─── Data in this exercise
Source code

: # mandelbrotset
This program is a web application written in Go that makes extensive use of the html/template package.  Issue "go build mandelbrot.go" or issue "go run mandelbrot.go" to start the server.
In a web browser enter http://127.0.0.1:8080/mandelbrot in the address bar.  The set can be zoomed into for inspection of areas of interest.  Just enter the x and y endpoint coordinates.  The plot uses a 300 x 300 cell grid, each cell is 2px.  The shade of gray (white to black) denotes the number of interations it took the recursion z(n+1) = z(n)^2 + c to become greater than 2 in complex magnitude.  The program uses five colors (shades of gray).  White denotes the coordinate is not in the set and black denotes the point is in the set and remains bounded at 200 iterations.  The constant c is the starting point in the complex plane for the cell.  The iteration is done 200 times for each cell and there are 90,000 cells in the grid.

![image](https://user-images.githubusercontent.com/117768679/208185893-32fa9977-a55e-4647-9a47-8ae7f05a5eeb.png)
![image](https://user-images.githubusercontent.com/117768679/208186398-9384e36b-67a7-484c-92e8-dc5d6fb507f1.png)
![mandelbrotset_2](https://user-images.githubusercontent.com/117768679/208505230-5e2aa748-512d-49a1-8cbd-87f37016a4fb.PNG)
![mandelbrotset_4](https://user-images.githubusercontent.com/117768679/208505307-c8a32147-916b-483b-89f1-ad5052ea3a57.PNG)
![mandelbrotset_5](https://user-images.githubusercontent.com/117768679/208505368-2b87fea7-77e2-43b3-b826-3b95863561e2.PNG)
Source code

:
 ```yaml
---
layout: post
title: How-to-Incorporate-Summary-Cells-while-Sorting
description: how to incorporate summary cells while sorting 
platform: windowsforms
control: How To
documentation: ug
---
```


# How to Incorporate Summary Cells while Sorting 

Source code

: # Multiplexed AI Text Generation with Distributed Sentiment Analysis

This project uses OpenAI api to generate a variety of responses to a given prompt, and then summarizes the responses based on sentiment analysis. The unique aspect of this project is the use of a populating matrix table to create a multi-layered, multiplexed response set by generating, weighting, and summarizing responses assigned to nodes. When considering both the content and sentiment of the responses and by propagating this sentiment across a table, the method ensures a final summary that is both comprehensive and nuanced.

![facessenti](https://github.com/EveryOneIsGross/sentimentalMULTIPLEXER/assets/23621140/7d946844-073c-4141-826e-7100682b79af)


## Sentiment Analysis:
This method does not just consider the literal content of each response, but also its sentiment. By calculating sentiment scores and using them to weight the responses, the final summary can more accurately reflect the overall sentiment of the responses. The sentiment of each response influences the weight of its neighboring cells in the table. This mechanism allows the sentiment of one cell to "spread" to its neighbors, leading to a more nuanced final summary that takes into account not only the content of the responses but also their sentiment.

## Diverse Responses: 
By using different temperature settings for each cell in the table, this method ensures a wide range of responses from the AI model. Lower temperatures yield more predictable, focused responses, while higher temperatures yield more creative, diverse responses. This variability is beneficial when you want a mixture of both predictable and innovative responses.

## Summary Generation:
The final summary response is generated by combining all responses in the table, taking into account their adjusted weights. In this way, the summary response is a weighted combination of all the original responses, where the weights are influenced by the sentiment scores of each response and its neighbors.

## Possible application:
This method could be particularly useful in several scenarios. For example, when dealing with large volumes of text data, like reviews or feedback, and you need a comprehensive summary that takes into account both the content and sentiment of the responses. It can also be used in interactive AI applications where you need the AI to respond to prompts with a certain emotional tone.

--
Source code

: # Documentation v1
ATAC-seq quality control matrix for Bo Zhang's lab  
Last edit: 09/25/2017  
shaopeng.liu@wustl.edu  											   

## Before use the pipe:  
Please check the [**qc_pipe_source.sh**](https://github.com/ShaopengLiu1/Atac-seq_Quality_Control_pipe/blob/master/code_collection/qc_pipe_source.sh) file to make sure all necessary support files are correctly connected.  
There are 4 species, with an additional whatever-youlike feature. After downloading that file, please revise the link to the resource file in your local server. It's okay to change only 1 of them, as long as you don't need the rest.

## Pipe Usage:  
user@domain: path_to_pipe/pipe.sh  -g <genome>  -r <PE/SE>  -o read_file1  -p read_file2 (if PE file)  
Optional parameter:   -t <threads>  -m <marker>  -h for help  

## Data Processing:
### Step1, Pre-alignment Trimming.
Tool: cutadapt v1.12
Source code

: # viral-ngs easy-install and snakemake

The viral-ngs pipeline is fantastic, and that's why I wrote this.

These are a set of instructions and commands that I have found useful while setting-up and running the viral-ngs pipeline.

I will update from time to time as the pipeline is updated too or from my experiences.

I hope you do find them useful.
──────
-- About this task --
Your task is to transcribe, with no changes, only the lines of the listing above that lie between the line holding "This program is" and the line holding "Distributed Sentiment Analysis", inclusive.

-- Answer for the task --
This program is a web application written in Go that makes extensive use of the html/template package.  Issue "go build mandelbrot.go" or issue "go run mandelbrot.go" to start the server.
In a web browser enter http://127.0.0.1:8080/mandelbrot in the address bar.  The set can be zoomed into for inspection of areas of interest.  Just enter the x and y endpoint coordinates.  The plot uses a 300 x 300 cell grid, each cell is 2px.  The shade of gray (white to black) denotes the number of interations it took the recursion z(n+1) = z(n)^2 + c to become greater than 2 in complex magnitude.  The program uses five colors (shades of gray).  White denotes the coordinate is not in the set and black denotes the point is in the set and remains bounded at 200 iterations.  The constant c is the starting point in the complex plane for the cell.  The iteration is done 200 times for each cell and there are 90,000 cells in the grid.

![image](https://user-images.githubusercontent.com/117768679/208185893-32fa9977-a55e-4647-9a47-8ae7f05a5eeb.png)
![image](https://user-images.githubusercontent.com/117768679/208186398-9384e36b-67a7-484c-92e8-dc5d6fb507f1.png)
![mandelbrotset_2](https://user-images.githubusercontent.com/117768679/208505230-5e2aa748-512d-49a1-8cbd-87f37016a4fb.PNG)
![mandelbrotset_4](https://user-images.githubusercontent.com/117768679/208505307-c8a32147-916b-483b-89f1-ad5052ea3a57.PNG)
![mandelbrotset_5](https://user-images.githubusercontent.com/117768679/208505368-2b87fea7-77e2-43b3-b826-3b95863561e2.PNG)
Source code

:
 ```yaml
---
layout: post
title: How-to-Incorporate-Summary-Cells-while-Sorting
description: how to incorporate summary cells while sorting 
platform: windowsforms
control: How To
documentation: ug
---
```


# How to Incorporate Summary Cells while Sorting 

Source code

: # Multiplexed AI Text Generation with Distributed Sentiment Analysis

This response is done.